▸ **Records for processing**:

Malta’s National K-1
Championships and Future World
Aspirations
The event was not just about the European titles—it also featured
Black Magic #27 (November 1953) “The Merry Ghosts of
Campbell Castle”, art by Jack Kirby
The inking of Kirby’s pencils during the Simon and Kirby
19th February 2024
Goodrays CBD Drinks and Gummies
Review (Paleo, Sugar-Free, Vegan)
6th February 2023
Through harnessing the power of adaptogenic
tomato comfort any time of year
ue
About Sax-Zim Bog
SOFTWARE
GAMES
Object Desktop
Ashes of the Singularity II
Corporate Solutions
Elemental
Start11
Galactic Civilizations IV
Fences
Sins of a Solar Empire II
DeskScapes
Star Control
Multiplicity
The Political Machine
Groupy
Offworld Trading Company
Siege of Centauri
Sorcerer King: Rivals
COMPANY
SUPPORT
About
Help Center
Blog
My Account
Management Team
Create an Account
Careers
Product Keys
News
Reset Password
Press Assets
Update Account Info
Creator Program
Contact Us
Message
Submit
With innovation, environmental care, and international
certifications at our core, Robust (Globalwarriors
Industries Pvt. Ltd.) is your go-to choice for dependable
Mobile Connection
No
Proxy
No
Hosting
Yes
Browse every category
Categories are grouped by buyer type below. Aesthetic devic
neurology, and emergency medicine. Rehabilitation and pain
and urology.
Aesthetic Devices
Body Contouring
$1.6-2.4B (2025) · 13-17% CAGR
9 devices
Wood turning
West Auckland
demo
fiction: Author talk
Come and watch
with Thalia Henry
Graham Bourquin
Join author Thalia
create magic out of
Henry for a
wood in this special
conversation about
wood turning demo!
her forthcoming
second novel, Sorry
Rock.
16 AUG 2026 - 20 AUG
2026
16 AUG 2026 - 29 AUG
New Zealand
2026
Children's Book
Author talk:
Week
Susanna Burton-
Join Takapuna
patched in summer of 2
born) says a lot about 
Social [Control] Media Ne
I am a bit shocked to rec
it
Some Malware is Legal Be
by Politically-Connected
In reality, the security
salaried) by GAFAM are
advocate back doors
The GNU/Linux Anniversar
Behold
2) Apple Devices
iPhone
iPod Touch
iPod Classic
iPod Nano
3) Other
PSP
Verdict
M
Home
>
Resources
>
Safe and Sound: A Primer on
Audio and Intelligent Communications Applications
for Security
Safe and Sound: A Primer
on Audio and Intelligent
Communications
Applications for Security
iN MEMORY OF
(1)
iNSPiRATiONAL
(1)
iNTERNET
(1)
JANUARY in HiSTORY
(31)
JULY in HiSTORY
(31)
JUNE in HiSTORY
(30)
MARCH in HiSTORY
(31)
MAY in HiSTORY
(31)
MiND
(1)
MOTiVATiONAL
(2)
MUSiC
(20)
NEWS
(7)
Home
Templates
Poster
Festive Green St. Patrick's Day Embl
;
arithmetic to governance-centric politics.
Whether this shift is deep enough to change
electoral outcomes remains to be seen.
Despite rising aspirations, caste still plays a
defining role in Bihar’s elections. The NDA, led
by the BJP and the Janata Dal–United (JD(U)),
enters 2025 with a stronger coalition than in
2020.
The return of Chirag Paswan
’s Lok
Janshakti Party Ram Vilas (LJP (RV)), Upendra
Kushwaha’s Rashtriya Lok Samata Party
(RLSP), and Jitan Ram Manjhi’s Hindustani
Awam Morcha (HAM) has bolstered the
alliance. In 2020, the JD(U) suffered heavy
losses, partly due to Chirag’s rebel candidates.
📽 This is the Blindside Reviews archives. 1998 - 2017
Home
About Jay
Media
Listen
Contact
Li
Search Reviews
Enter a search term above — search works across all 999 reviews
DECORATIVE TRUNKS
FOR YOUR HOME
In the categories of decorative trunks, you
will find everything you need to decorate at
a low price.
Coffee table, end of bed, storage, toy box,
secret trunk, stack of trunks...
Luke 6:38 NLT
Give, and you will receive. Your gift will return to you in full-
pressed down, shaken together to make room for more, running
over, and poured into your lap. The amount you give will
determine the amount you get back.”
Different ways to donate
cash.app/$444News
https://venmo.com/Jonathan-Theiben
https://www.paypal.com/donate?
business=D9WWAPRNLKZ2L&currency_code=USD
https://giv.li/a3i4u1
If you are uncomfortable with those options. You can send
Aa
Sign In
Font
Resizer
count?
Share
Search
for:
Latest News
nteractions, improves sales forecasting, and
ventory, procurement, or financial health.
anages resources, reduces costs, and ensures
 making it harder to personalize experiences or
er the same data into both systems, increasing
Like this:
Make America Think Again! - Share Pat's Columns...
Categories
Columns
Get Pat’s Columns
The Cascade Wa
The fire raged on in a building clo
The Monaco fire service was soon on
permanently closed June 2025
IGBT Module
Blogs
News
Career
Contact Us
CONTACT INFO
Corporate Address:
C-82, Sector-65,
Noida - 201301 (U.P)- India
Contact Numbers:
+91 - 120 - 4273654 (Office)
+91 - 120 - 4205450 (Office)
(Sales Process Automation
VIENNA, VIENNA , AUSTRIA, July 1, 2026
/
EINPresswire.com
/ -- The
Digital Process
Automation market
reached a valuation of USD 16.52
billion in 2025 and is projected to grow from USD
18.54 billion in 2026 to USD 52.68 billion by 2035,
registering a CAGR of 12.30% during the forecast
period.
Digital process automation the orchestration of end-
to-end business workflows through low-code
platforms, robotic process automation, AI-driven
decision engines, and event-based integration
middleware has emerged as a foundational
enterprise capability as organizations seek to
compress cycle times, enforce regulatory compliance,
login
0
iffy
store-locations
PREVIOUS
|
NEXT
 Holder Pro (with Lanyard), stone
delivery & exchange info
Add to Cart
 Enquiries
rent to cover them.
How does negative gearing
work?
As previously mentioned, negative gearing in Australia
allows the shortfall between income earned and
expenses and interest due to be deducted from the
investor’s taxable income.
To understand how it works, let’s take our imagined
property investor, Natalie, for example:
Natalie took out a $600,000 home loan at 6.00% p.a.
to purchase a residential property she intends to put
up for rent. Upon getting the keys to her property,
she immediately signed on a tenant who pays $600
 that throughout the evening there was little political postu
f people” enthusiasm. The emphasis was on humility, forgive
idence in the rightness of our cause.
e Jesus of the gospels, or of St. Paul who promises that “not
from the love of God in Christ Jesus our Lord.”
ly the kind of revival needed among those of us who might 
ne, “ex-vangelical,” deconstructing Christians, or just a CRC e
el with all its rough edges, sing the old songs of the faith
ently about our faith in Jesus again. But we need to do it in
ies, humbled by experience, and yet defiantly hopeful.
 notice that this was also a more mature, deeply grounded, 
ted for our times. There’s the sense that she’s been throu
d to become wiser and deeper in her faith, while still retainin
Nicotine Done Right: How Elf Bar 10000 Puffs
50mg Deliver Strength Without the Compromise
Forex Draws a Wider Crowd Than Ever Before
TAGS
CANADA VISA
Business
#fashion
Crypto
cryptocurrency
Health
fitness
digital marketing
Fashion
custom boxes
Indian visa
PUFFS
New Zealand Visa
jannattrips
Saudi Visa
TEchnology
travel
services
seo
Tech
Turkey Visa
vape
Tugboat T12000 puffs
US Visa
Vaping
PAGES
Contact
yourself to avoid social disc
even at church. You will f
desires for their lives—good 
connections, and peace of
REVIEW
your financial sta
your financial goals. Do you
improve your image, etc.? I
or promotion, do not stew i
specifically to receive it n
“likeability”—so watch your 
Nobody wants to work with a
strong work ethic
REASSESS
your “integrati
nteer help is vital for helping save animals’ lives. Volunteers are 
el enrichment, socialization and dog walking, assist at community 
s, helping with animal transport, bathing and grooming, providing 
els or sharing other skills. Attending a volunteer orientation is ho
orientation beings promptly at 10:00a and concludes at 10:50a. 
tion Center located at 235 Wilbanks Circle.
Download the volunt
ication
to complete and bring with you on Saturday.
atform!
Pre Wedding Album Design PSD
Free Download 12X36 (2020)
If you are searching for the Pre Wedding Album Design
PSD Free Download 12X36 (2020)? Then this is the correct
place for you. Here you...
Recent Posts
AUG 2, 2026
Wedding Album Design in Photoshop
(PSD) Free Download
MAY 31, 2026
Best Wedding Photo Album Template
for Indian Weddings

▸ **Task requirements**:
Note how many lines in the material hold the word "February", and give that number by itself.

▸ **Result of this exercise**:
2